### Directions for this task
Everything before the line containing "left eye: (547, 402)" stays out; print that line and all lines below it through the last, exactly.

**** The data ****

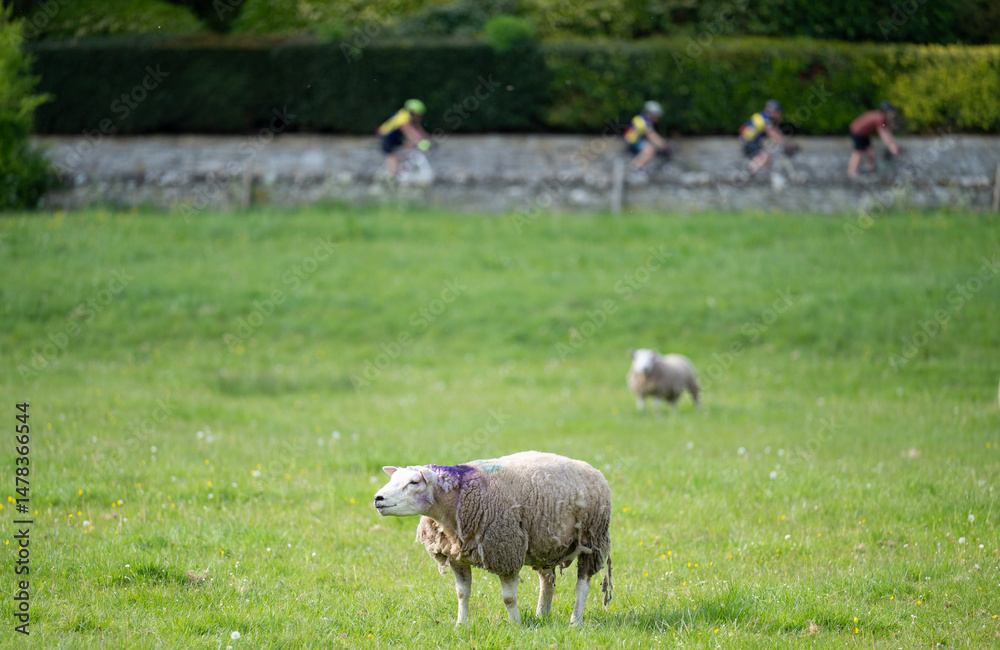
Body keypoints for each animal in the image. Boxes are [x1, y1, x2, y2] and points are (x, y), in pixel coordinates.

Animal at [373, 450, 612, 626]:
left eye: (414, 482)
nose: (378, 498)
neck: (459, 499)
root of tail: (594, 470)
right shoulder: (457, 557)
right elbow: (462, 593)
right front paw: (461, 625)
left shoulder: (506, 552)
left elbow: (509, 598)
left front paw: (515, 625)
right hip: (545, 544)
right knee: (548, 581)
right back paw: (542, 615)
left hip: (593, 539)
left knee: (582, 584)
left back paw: (575, 620)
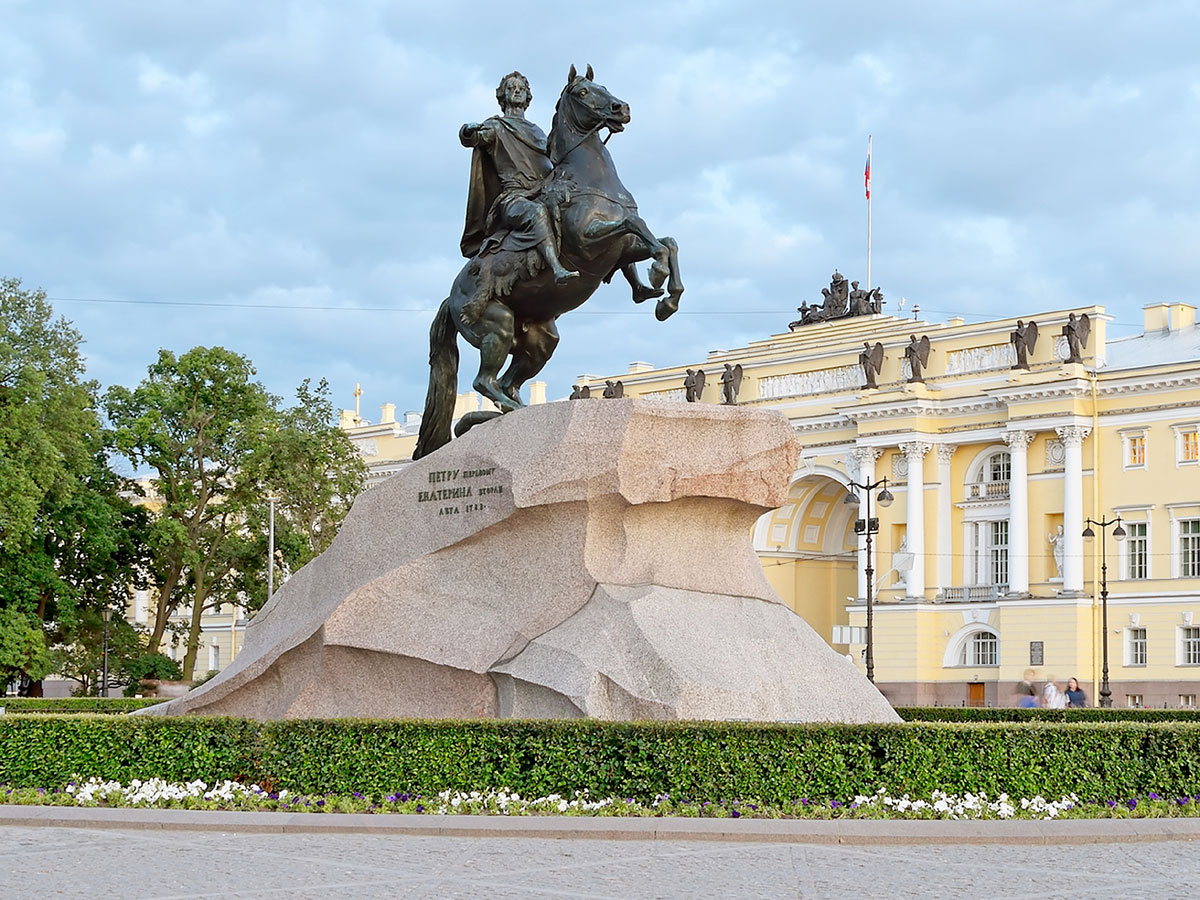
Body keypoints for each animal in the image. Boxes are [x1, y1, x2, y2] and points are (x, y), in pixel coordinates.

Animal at [412, 65, 686, 458]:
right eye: (583, 92)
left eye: (603, 86)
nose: (621, 109)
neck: (589, 179)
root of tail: (451, 299)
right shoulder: (589, 243)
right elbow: (640, 227)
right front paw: (658, 275)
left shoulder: (621, 249)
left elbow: (665, 241)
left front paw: (663, 296)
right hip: (497, 327)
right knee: (485, 382)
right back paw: (511, 411)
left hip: (539, 343)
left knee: (507, 383)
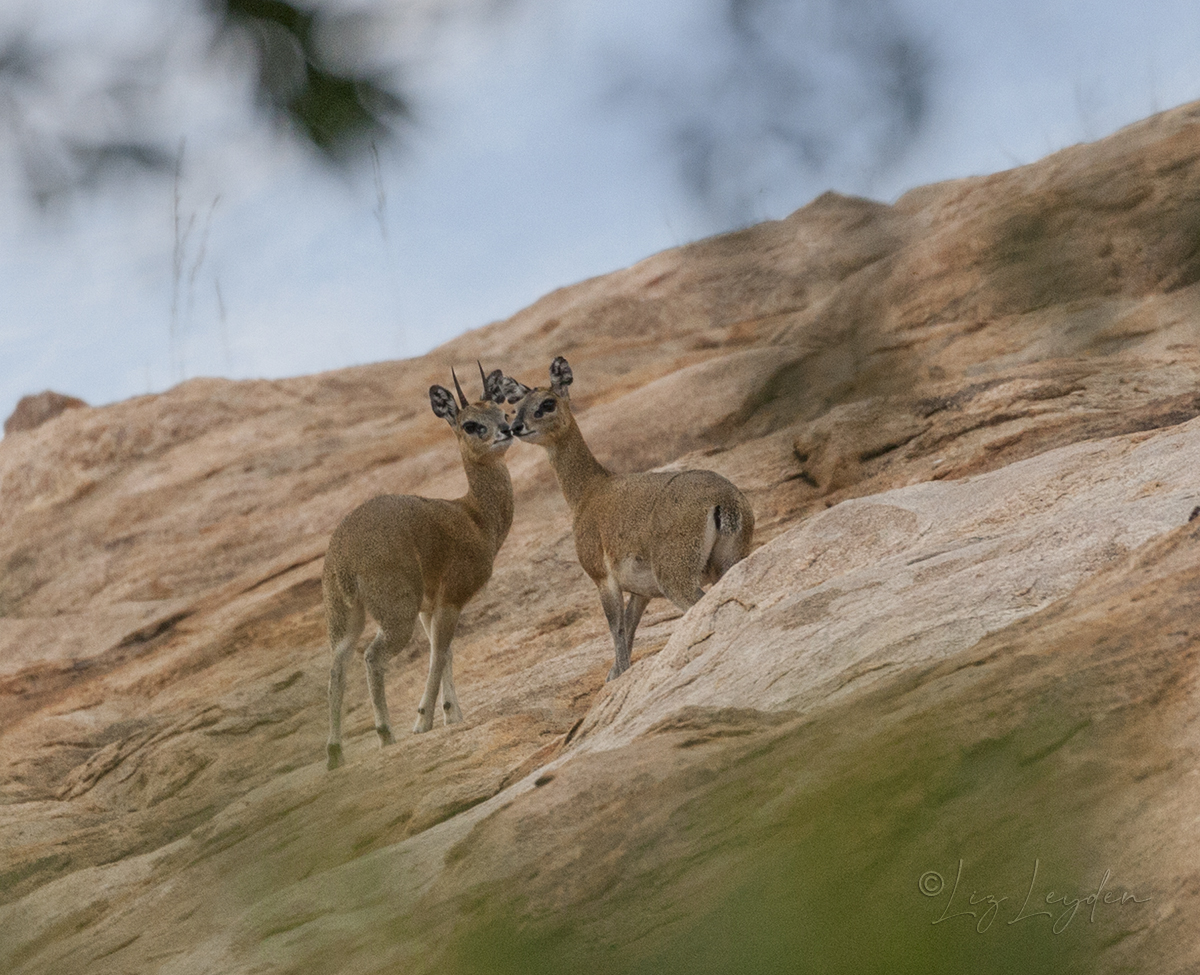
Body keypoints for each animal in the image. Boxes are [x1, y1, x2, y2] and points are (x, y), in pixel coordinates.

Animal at [321, 365, 513, 768]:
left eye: (502, 411)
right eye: (471, 424)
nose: (507, 431)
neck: (475, 518)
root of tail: (345, 554)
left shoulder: (431, 606)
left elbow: (446, 652)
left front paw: (452, 713)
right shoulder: (451, 599)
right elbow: (439, 654)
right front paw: (424, 720)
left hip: (345, 616)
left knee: (337, 667)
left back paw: (335, 754)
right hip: (396, 613)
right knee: (372, 657)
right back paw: (385, 733)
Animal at [504, 353, 748, 682]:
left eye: (547, 402)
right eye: (515, 406)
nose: (516, 427)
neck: (588, 492)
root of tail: (724, 500)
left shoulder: (603, 578)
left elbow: (616, 628)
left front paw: (617, 675)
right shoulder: (641, 592)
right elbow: (629, 627)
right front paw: (615, 674)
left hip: (676, 574)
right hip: (729, 562)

****

### Completed exercise
left eye: (547, 402)
right eye: (515, 406)
nose: (516, 427)
neck: (588, 492)
root of tail: (724, 500)
left shoulder: (603, 578)
left elbow: (616, 628)
left front paw: (617, 675)
right shoulder: (641, 592)
right elbow: (629, 627)
right front paw: (615, 674)
left hip: (676, 574)
right hip: (729, 562)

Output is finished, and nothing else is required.